The crazy thing is that there is IPO talk for Jumia. IPO talk?! But you know what? I wouldn’t put it pass them. They will probably exit. Sell on the Africa execution risk to the pensioners of Germany (and other smaller European countries) and move onto the next one.

Remember this fella. Why is Konga worth “only” $35m and Jumia $1 billion? He wrote the article and left the same month. Was he pushed?

In Conclusion, building an ecosystem, securing a geographical diversification, leveraging on its strategic investors and having secured consequent access to capital is according to me what explains the huge difference between the current valuations of two biggest e-commerce players. Now, the accuracy of either nominal valuation is still to debate…

Please read Ngozi Dozie’s response. It’s amazing

IROKOtv has done a better job than Jumia in most regards (geographical and diversified revenues — 180 countries people and strategic investors IROKO+ across FSA. We just haven’t been able to establish the bridge to the boatloads of excess to capital ($767m+ for Jumia and $35m for IROKO). But it’s okay. We push on. We outlast. Tactic by tactic.

Where does that leave us? Nigerian-led founders of consumer internet companies. In simple terms. Structurally smaller. Whereas I don’t believe it is a grand conspiracy, I do believe our stories are treated differently to our Non-Nigerian founded market peers (Jumia / Andela / Branch). I believe I can spin stories with the best of them and equally show demonstrated execution and brutal operational abilities. So many outlasted over the years. But it’s like my stories, they are not ‘entering’. As Ngozi mentioned in the past

So what am I saying? Let me spell it out, I don’t think African founders looking to execute on the continent get a fair shake.

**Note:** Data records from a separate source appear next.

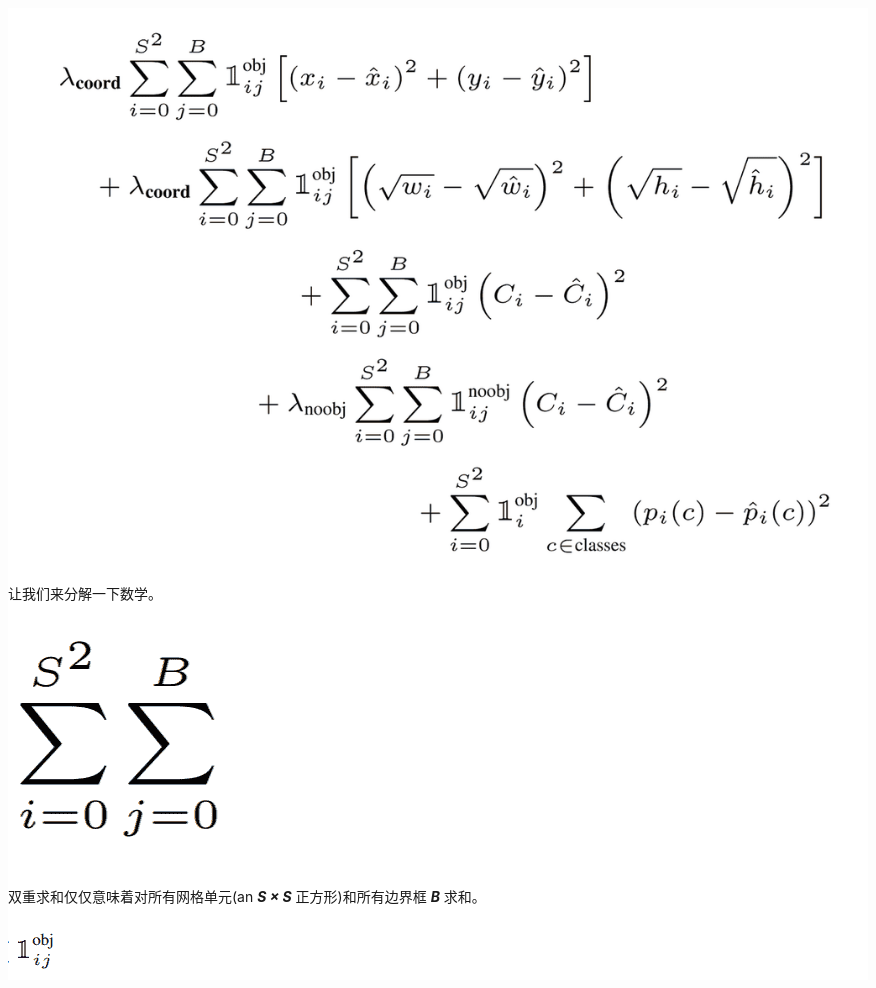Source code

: ![](img/741b81ca32b9a9dfefe9ad81efab0f1f.png)

让我们来分解一下数学。

![](img/86d8d8f704cdabdc65addb845f9fbd0a.png)

双重求和仅仅意味着对所有网格单元(an ***S × S*** 正方形)和所有边界框 ***B*** 求和。

![](img/02a1f918a094e7c8d580325d59ae265e.png)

If Nigeria wants to create really really big (as in Billionaire Boys big), we need a scenario where investors are ready and willing to fund those losses. Because to grow big, I haven’t seen many examples of in consumer internet without boat loads of cash.

Nigerian CEO

So to reiterate. Jumia has raised $767m from some notable investors including MTN, Millicom, CDC and Axa. They are burning this money and showing modest growth. As a Nigerian I think this one has entered a spiritual realm. I have been suspecting this of this Oliver fella for some time now. Walk with me. He makes crazy announcements ‘Jumia is a proven winner’, ‘IPO this year, ‘113% y-o-y growth’ etc. etc. Think about it. Who else in Nigeria talks like that? Nigerian billionaire business men. Always making pay dirt whilst their company is burning or distressed. Oliver and Jumia is out-Nigeria-ing us local Nigerians.

In summary Oliver and Jumia, are either using Jazz or washing money?

I literally don’t understand nor have a scientific explanation on how they are getting that boat-load of money in Africa. FYI — I don’t believe they are washing money. So they must be entering forest.